Your goal – Each line with the word "left" must appear in the answer, copied from the records.

##### Provided records

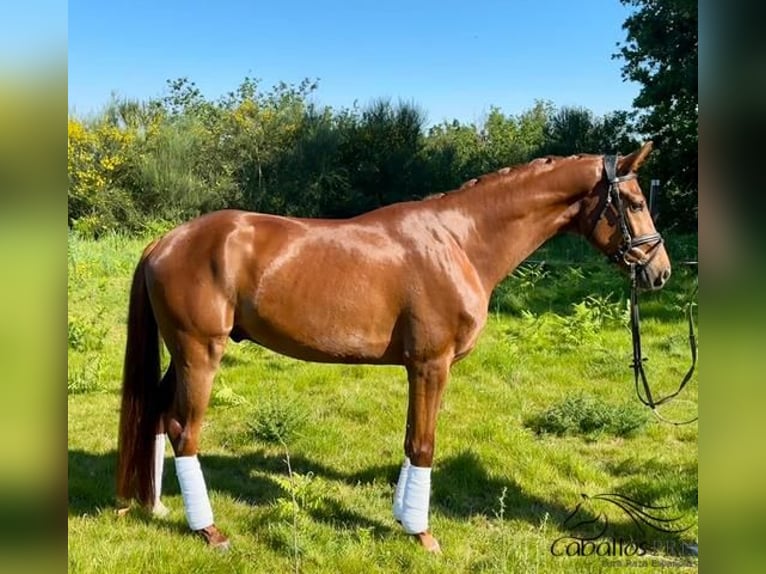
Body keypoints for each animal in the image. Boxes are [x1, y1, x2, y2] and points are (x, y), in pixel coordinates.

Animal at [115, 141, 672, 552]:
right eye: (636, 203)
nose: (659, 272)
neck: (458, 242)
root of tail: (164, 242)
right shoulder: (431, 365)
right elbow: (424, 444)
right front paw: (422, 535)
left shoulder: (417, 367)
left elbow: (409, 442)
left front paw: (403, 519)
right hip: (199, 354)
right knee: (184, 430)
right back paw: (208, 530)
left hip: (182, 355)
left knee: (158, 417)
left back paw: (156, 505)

##########

Result for this exercise –
left shoulder: (417, 367)
left elbow: (409, 442)
left front paw: (403, 519)
left hip: (182, 355)
left knee: (158, 417)
left back paw: (156, 505)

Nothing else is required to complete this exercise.